Cyclononyne
- Names: Preferred IUPAC name Cyclononyne

Identifiers
- CAS Number: 6573-52-0;
- 3D model (JSmol): Interactive image;
- Beilstein Reference: 1920441
- ChEBI: CHEBI:37816;
- ChemSpider: 122379;
- PubChem CID: 138773;
- CompTox Dashboard (EPA): DTXSID60215936;

Properties
- Chemical formula: C_{9}H_{14}
- Molar mass: 122.211 g·mol^{−1}
- Density: 0.8972 g/cm³
- Boiling point: 68 °C (154 °F; 341 K) at 15 Torr

Related compounds
- Related compounds: Cyclopentyne; Cyclooctyne; Cyclononene; Cyclononane; Cyclodecyne;

= Cyclononyne =

Cyclononyne is an organic compound with the chemical formula C9H14. Its molecule has a ring of nine carbon atoms, connected by eight single bonds and one triple bond.

==Synthesis==
The compound can be prepared by converting 1,2-cyclononanedione to the corresponding dihydrazone via hydrazine and then reacting it with mercuric oxide in the presence of sodium sulfate.

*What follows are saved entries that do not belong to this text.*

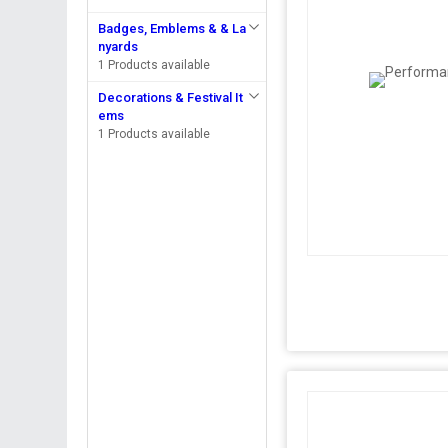
Badges, Emblems & & La
nyards
1 Products available
Decorations & Festival It
ems
1 Products available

When 1,2-cyclononadiene is exposed to light in a dilute pentane solution, it will produce a small amount of cyclononyne and other C9 cycloolefin products via the intermediate isomer of bicyclo[6.1.0]non-8-ene.

==Properties==
It is reported that pyrolysis of cyclononyne at 600 °C will lead to forming 1,2,8-nonatriene and trans-bicyclo[4.3.0]nona-2-ene in a 1:0.9 ratio.

Under the catalysis of a rhodium complex, it is refluxed with sulfur in butanone to obtain a dithiol derivative, which is then refluxed in o-dichlorobenzene and desulfurized to obtain a thiophene derivative.